** Problem statement **
Could you reproduce every line of the listing below word for word, with nothing added, dropped, or changed?

** Available data **
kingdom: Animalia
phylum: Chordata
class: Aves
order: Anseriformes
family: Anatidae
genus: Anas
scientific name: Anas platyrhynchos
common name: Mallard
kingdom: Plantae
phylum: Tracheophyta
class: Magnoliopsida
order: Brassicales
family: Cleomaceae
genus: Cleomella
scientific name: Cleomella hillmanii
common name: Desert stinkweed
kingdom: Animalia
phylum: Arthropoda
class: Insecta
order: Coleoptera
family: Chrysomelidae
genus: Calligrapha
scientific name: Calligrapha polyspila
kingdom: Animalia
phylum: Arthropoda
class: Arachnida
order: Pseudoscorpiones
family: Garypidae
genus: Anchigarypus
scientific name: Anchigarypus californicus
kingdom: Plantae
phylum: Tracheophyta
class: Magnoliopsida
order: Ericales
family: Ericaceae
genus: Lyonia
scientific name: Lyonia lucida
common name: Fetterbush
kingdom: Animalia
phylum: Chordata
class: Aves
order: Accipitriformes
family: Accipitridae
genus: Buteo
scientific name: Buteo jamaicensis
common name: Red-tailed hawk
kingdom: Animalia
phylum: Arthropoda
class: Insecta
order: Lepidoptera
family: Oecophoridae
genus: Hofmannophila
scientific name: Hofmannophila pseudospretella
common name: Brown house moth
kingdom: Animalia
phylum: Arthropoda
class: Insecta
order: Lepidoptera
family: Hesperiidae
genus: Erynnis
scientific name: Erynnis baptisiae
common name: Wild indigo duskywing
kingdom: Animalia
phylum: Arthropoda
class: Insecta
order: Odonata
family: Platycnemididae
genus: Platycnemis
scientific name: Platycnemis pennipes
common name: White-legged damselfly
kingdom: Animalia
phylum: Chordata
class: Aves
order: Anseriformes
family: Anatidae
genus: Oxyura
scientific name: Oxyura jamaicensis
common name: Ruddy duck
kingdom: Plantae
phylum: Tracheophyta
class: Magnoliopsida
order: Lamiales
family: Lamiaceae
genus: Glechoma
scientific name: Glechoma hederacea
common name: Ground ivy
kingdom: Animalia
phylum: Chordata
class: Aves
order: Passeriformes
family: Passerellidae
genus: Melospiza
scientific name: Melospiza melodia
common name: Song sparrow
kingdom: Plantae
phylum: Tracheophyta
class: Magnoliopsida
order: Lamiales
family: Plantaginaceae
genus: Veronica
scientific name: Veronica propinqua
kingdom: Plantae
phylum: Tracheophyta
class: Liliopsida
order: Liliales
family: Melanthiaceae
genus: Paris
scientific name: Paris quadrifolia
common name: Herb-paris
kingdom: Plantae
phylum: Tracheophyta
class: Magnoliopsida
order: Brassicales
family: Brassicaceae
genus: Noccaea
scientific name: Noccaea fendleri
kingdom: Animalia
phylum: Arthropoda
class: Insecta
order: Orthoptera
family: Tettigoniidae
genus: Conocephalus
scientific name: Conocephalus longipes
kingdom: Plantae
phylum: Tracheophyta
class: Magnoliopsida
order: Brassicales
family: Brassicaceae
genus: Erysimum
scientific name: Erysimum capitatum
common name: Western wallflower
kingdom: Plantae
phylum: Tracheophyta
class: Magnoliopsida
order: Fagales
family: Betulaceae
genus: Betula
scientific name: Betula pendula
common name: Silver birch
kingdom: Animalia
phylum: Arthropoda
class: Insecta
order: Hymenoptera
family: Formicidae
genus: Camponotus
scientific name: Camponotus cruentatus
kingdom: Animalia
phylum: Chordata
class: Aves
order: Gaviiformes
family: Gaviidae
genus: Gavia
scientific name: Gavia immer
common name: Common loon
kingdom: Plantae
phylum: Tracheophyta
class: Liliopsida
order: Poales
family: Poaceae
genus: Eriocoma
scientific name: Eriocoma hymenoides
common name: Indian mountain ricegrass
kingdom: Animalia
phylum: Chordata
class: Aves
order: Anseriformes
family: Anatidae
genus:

** Finished exercise **
kingdom: Animalia
phylum: Chordata
class: Aves
order: Anseriformes
family: Anatidae
genus: Anas
scientific name: Anas platyrhynchos
common name: Mallard
kingdom: Plantae
phylum: Tracheophyta
class: Magnoliopsida
order: Brassicales
family: Cleomaceae
genus: Cleomella
scientific name: Cleomella hillmanii
common name: Desert stinkweed
kingdom: Animalia
phylum: Arthropoda
class: Insecta
order: Coleoptera
family: Chrysomelidae
genus: Calligrapha
scientific name: Calligrapha polyspila
kingdom: Animalia
phylum: Arthropoda
class: Arachnida
order: Pseudoscorpiones
family: Garypidae
genus: Anchigarypus
scientific name: Anchigarypus californicus
kingdom: Plantae
phylum: Tracheophyta
class: Magnoliopsida
order: Ericales
family: Ericaceae
genus: Lyonia
scientific name: Lyonia lucida
common name: Fetterbush
kingdom: Animalia
phylum: Chordata
class: Aves
order: Accipitriformes
family: Accipitridae
genus: Buteo
scientific name: Buteo jamaicensis
common name: Red-tailed hawk
kingdom: Animalia
phylum: Arthropoda
class: Insecta
order: Lepidoptera
family: Oecophoridae
genus: Hofmannophila
scientific name: Hofmannophila pseudospretella
common name: Brown house moth
kingdom: Animalia
phylum: Arthropoda
class: Insecta
order: Lepidoptera
family: Hesperiidae
genus: Erynnis
scientific name: Erynnis baptisiae
common name: Wild indigo duskywing
kingdom: Animalia
phylum: Arthropoda
class: Insecta
order: Odonata
family: Platycnemididae
genus: Platycnemis
scientific name: Platycnemis pennipes
common name: White-legged damselfly
kingdom: Animalia
phylum: Chordata
class: Aves
order: Anseriformes
family: Anatidae
genus: Oxyura
scientific name: Oxyura jamaicensis
common name: Ruddy duck
kingdom: Plantae
phylum: Tracheophyta
class: Magnoliopsida
order: Lamiales
family: Lamiaceae
genus: Glechoma
scientific name: Glechoma hederacea
common name: Ground ivy
kingdom: Animalia
phylum: Chordata
class: Aves
order: Passeriformes
family: Passerellidae
genus: Melospiza
scientific name: Melospiza melodia
common name: Song sparrow
kingdom: Plantae
phylum: Tracheophyta
class: Magnoliopsida
order: Lamiales
family: Plantaginaceae
genus: Veronica
scientific name: Veronica propinqua
kingdom: Plantae
phylum: Tracheophyta
class: Liliopsida
order: Liliales
family: Melanthiaceae
genus: Paris
scientific name: Paris quadrifolia
common name: Herb-paris
kingdom: Plantae
phylum: Tracheophyta
class: Magnoliopsida
order: Brassicales
family: Brassicaceae
genus: Noccaea
scientific name: Noccaea fendleri
kingdom: Animalia
phylum: Arthropoda
class: Insecta
order: Orthoptera
family: Tettigoniidae
genus: Conocephalus
scientific name: Conocephalus longipes
kingdom: Plantae
phylum: Tracheophyta
class: Magnoliopsida
order: Brassicales
family: Brassicaceae
genus: Erysimum
scientific name: Erysimum capitatum
common name: Western wallflower
kingdom: Plantae
phylum: Tracheophyta
class: Magnoliopsida
order: Fagales
family: Betulaceae
genus: Betula
scientific name: Betula pendula
common name: Silver birch
kingdom: Animalia
phylum: Arthropoda
class: Insecta
order: Hymenoptera
family: Formicidae
genus: Camponotus
scientific name: Camponotus cruentatus
kingdom: Animalia
phylum: Chordata
class: Aves
order: Gaviiformes
family: Gaviidae
genus: Gavia
scientific name: Gavia immer
common name: Common loon
kingdom: Plantae
phylum: Tracheophyta
class: Liliopsida
order: Poales
family: Poaceae
genus: Eriocoma
scientific name: Eriocoma hymenoides
common name: Indian mountain ricegrass
kingdom: Animalia
phylum: Chordata
class: Aves
order: Anseriformes
family: Anatidae
genus:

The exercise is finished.